- **Work instructions**
1) Answer these from the blog post about Adderall, one line each:
(a) What else had the writer sworn off while trying to quit Adderall?
(b) Who tagged the writer with the meme?
(c) What are the names of the writer's monkey and beagle?
2) Please extend the blog post about Adderall from where it stops, adding a few more meme entries in the same joking voice.

- **Passage**
I apologize for the lack of blogging this week. Believe me, it's not because I didn't want to or was too busy. No, it's because I just realized something terrible. I am utterly and completely addicted to Adderall.
If you've never heard of Adderall, it's a medication commonly prescribed for ADD. It works great, but it is super addictive. I never knew how much until I recently tried to quit cold turkey. I've been sitting here at my desk all week, just sort of rocking back and forth and occasionally wiping the drool off my chin. It was exceptionally brutal as I had also sworn off caffeine. I guess I shouldn't have tried to quit all my vices at once. I just got carried away, what with my recent conversion to raw veganism and yoga and all.
Maybe I'll go to a NA meeting this weekend. I bet I'd meet some celebrities. And it would be good to let the real me hang out. I can just imagine how it would go:
ME - "Hello, my name is Pru and I'm an Adderall addict. I'm also addicted to smoking oregano-like substances, occasionally snorting Wellbutrin, shoplifting, telling fibs, snooping in people's medicine cabinets, washing my hands, gossiping, and creating mayhem. Oh and I'm a total hypochondriac and sometime agoraphobe."
NA CROWD - "Hi Pru."
Ugh, that sounds boring. I hate meetings. Never mind, I just won't quit. Now that I think about it, I've probably already killed off 80% of my brain cells. I need the Adderall to kick the remaining cells in the ass and get them to work.
I'm still feeling slow, so I think I will just do this meme that Mister Underhill tagged me with last week.
Elaborate on the Following:
Accent - I don't have an accent, y'all.
I Don't Drink - because when I do, I start peeling off my clothes and wearing a lampshade on my head. Actually that is a total lie. I do drink plenty.
Chore I Hate - earning money. Man, I hate that! Maybe that's why I'm so unsuccessful at doing it.
Pets - one stoned monkey named Tucksworth, a lovable but intelligence challenged beagle named Shirley, various other animals that don't seem to live as long.
Essential Electronic - a Wii. I must have it! Will someone please buy one for me?
Perfume/Cologne - when I adhere to raw veganism, my sweat smells really fresh and good, like a nice crisp apple still wet with morning dew. I should bottle and sell it, as it is better than any of that $50 stank water that JLO puts out. Also perfume makes me sneeze.

- **Information shown**
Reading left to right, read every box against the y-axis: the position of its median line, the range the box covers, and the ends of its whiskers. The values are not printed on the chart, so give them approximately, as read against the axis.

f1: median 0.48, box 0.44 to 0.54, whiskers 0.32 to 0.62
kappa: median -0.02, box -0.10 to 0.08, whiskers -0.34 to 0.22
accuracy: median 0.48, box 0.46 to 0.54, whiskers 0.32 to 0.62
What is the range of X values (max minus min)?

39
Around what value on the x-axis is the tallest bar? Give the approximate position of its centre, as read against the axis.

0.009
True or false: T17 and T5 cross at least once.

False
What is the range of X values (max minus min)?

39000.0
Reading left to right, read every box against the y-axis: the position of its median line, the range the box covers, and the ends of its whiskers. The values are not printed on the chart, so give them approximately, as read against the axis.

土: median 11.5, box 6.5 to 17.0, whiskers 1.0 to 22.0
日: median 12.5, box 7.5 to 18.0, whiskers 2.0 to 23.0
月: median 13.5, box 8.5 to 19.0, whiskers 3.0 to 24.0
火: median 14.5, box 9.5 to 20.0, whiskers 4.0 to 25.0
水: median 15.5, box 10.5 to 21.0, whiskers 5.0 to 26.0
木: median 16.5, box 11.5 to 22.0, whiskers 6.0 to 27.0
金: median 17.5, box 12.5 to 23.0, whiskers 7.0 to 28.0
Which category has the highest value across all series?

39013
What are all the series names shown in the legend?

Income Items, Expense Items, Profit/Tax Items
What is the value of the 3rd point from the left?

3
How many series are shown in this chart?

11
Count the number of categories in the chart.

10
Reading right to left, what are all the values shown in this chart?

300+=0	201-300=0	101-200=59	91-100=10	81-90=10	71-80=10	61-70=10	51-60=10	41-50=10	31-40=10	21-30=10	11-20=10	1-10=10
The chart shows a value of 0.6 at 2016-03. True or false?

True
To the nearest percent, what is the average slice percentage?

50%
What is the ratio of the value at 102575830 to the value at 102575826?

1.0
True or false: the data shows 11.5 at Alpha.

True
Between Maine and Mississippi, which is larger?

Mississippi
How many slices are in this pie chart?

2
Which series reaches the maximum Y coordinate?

- **Responses by item number**
1)
(a) Caffeine.
(b) Mister Underhill.
(c) Tucksworth (the monkey) and Shirley (the beagle).

2)
Gold or Silver? - being a hippie, I prefer groovy natural gemstones like Moss Agate and Tigers Eye. They help balance my chalkras, and those damn things need balancing.
Most Admired Trait- I like people who are smart and verbally quick. There are a few bloggers out there whom I worship like rock stars for their twisted imaginations and ability to make the perfect comment.
Kids- one half alien baby, now being raised by Scientologists. His name is Ozzie Danzig. (sniff) Please don't ask me about it.
Religion- no thanks.
Siblings- yes, I am the youngest of 13 children. My mom didn't even know she was pregnant when I entered the world. She thought/hoped her uterus had fallen out, but it was me instead.
Here are the names of my siblings in no particular order:
Time I Wake Up - when Tucksworth slaps me across the face and screeches. God, that monkey is such a little bitch.
Unusual Talent/Skill - I'm exceptionally good at lying. It may be my one true talent.
Vegetable I Refuse to Eat - being vegan means I pretty much need to eat them all or risk starving to death. Besides, I like veggies.
Worst Habit - being superficial. Also, the inability to spell/use grammar.
X-Rays - tons. I've been abducted by Xenu several times after all. But I much prefer the x-rays to the anal probe.
My Favorite Meal - whatever is on your plate. It always looks better than whatever I ordered. Can I have a bite?
If you have ever been addicted to any substance you are hereby tagged with this meme. And if you've never been addicted to anything, you're tagged too (cause I hate you).